Leading providers of cloud-based self-healing endpoints include Absolute Software, CrowdStrike, Ivanti, Microsoft, Tanium, VMWare and others. 

Forrester also found that “one global staffing company is already embedding self-healing at the firmware level using Absolute Software’s Application Persistence capability.”  

Firmware-based self-healing endpoints create an undeletable digital tether to every PC-based endpoint.   

Unified endpoint management (UEM) is key to security and asset management

CISOs should also consider how unified endpoint management (UEM) leads to better endpoint security and asset management on the same platform. 

“Unified endpoint management (UEM); sometimes we forget that basic things like policy control and OS control should be considered part of security deployment,” Harrington said. “They shouldn’t just be reserved to its configuration policies. They should be an integrated part of clearing the endpoint.” 

Harrington also noted how essential UEM is for ensuring every mobile device is secured to the application and browser level. Advanced UEM platforms can also provide automated configuration management and ensure compliance with corporate standards to reduce the risk of a breach. In addition, CISOs are exerting pressure on vendors to help consolidate tech stacks. As a result, product strategies and roadmaps from IBM, Ivanti, ManageEngine, Matrix42, Microsoft, VMWare, Blackberry, Citrix and other vendors reflect CISOs’ needs for more consolidated cloud platforms capable of reducing the costs of their tech stacks. 

Remote browser isolation (RBI) provides maximum control with minimum impact 

One of the key points made during the session is how pervasive web applications are across enterprises today. For example, 63% of information workers Forrester recently interviewed say that all their work can be accomplished using a web browser. Another 31% say most of their work can be done in a browser and local apps. 

“What we want to do is look for the use cases that will provide us the maximum amount of control with a minimal impact on the users,” Harrington said. “Some of the ones that do this are utilizing RBI for contract or with third-party actions so that you can do things like watermarking or clipboard control or download control and truly segment this application from the user.”

RBI has proven effective as a solution for organizations that rely on outside contractors and third-party access, who are also pursuing a ZTNA-based approach to protecting browser sessions.

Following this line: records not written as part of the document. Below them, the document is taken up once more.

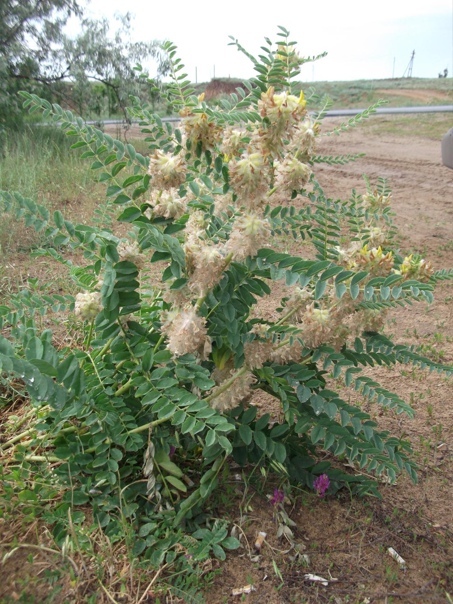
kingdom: Plantae
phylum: Tracheophyta
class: Magnoliopsida
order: Fabales
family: Fabaceae
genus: Astragalus
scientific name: Astragalus vulpinus
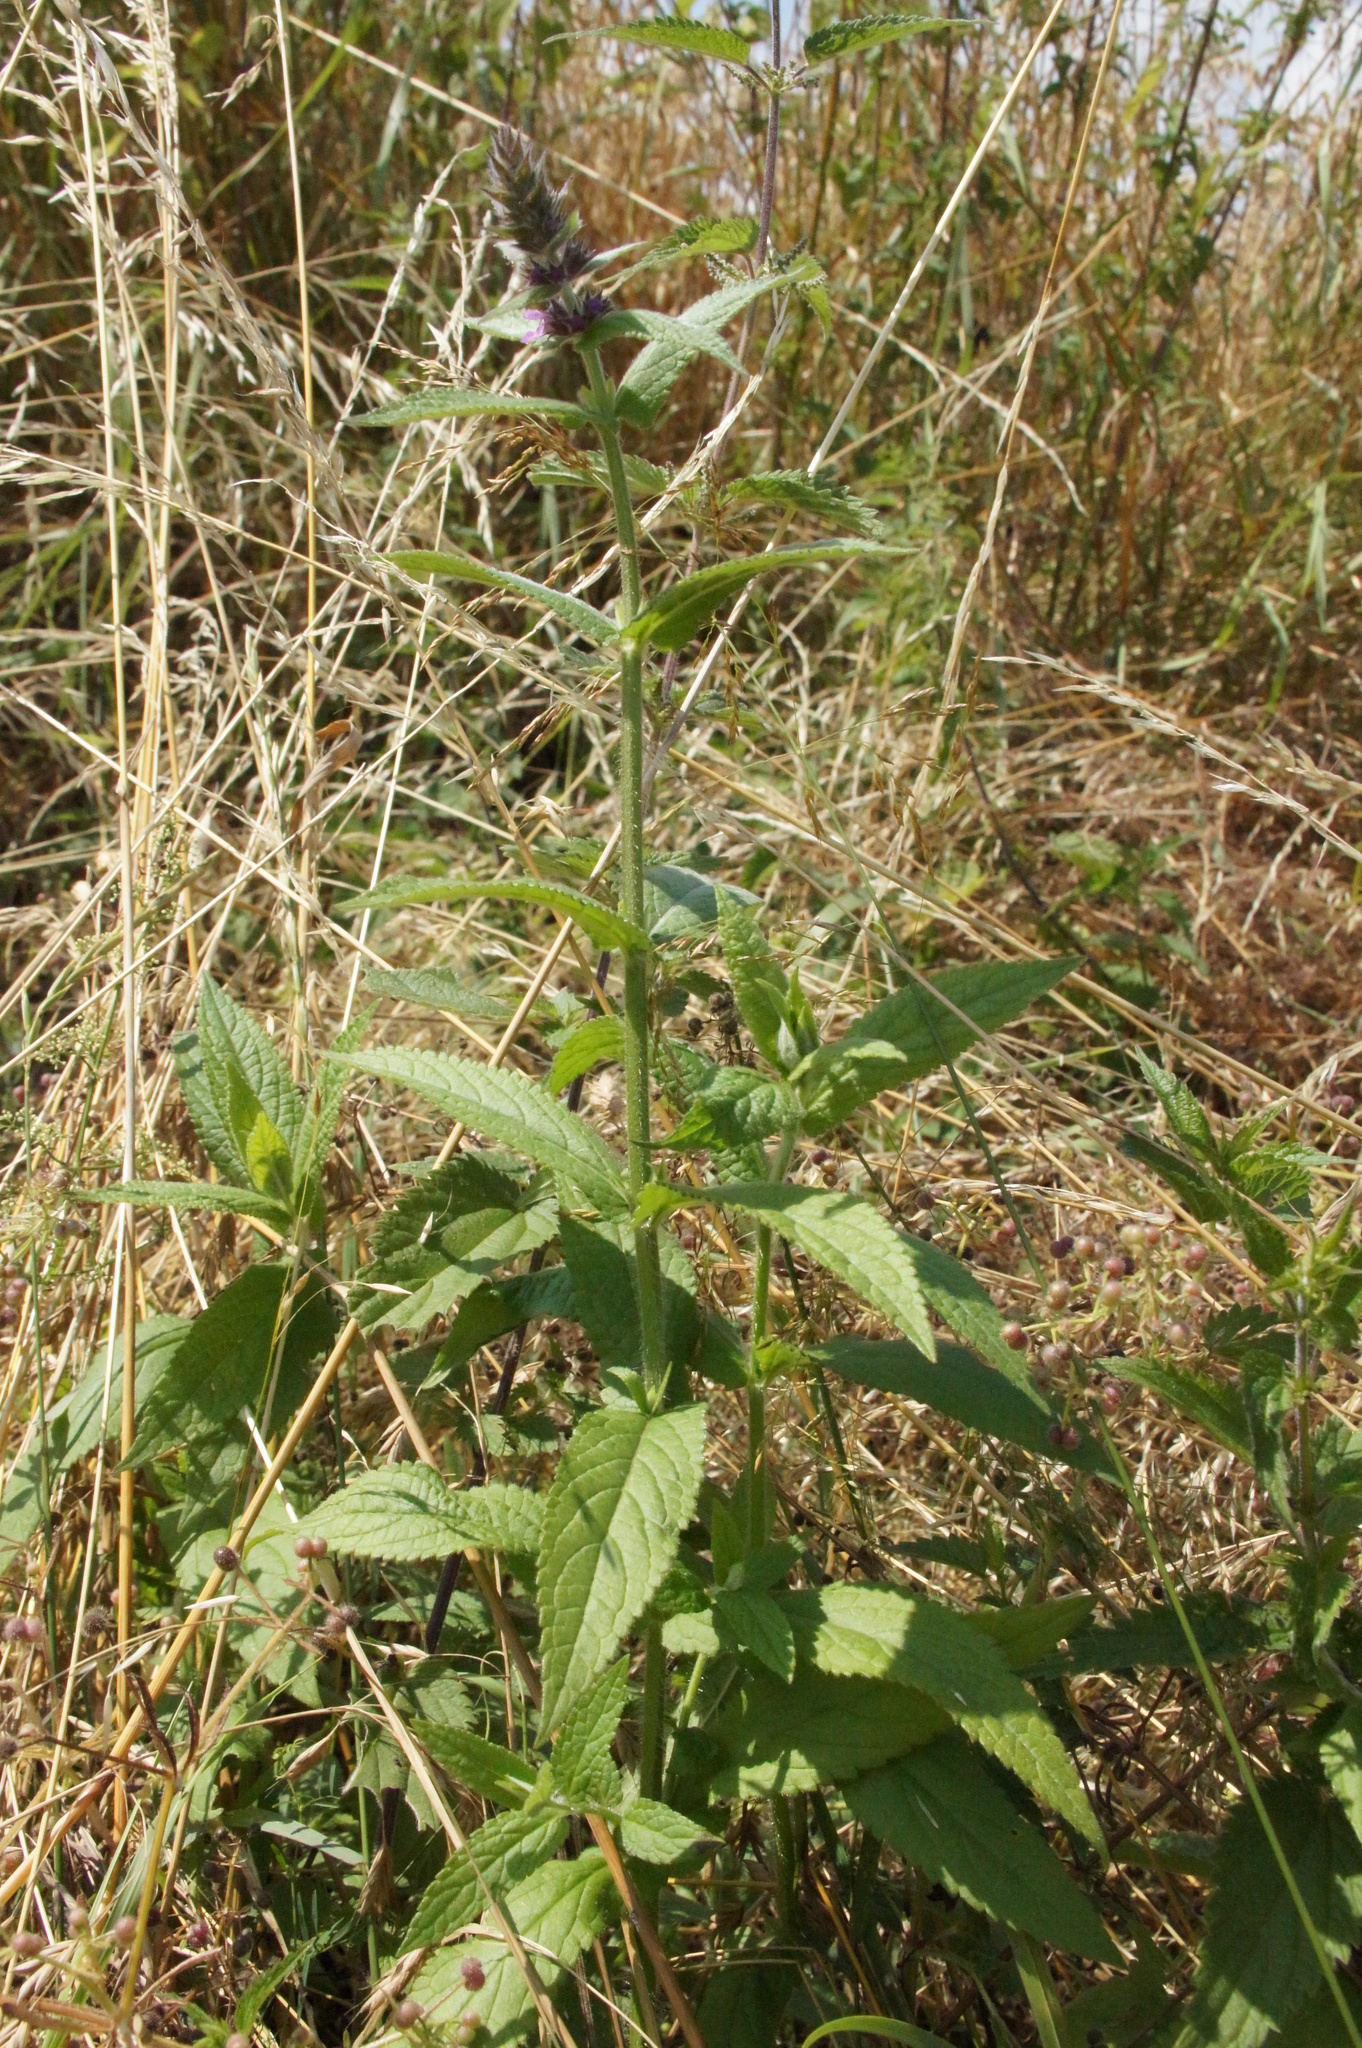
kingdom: Plantae
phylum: Tracheophyta
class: Magnoliopsida
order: Lamiales
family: Lamiaceae
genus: Stachys
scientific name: Stachys sylvatica
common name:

IT and security teams are adopting RBI because it doesn’t force an overhaul of tech stacks while still providing a zero-trust security approach to browsing.

Leaders in RBI include Broadcom, Forcepoint, Ericom, Iboss, Lookout, NetSkope, Palo Alto Networks and Zscaler. Of these, Ericom is taking a unique approach to zero-trust RBI by preserving native browser performance and user experience while hardening endpoints from increasingly complex web threats. RBI is used across enterprises to secure Office 365, Salesforce and many other cloud-based app sessions and their data. RBI protects these apps and browser sessions from potentially malicious unmanaged devices, including those used by contractors or partners. Ericom’s solution also secures users and data in virtual meeting environments like Zoom and Microsoft Teams.

What’s working to protect anywhere-work endpoints  

The cloud has won the endpoint platform market and is gaining fast in replacing installed, legacy endpoint protection platforms. That is good news for CISOs under pressure to make budgets go further while consolidating their tech stacks and gaining visibility beyond their endpoints. 

Unfortunately, the typical enterprise struggles to track all endpoints and have a complete view of every asset. Forrester’s session on protecting anywhere-work endpoints provides new insights into how enterprises can improve endpoint security without disrupting employees’ productivity, while helping reduce the costs and tech stack complexities of building toward a zero-trust framework.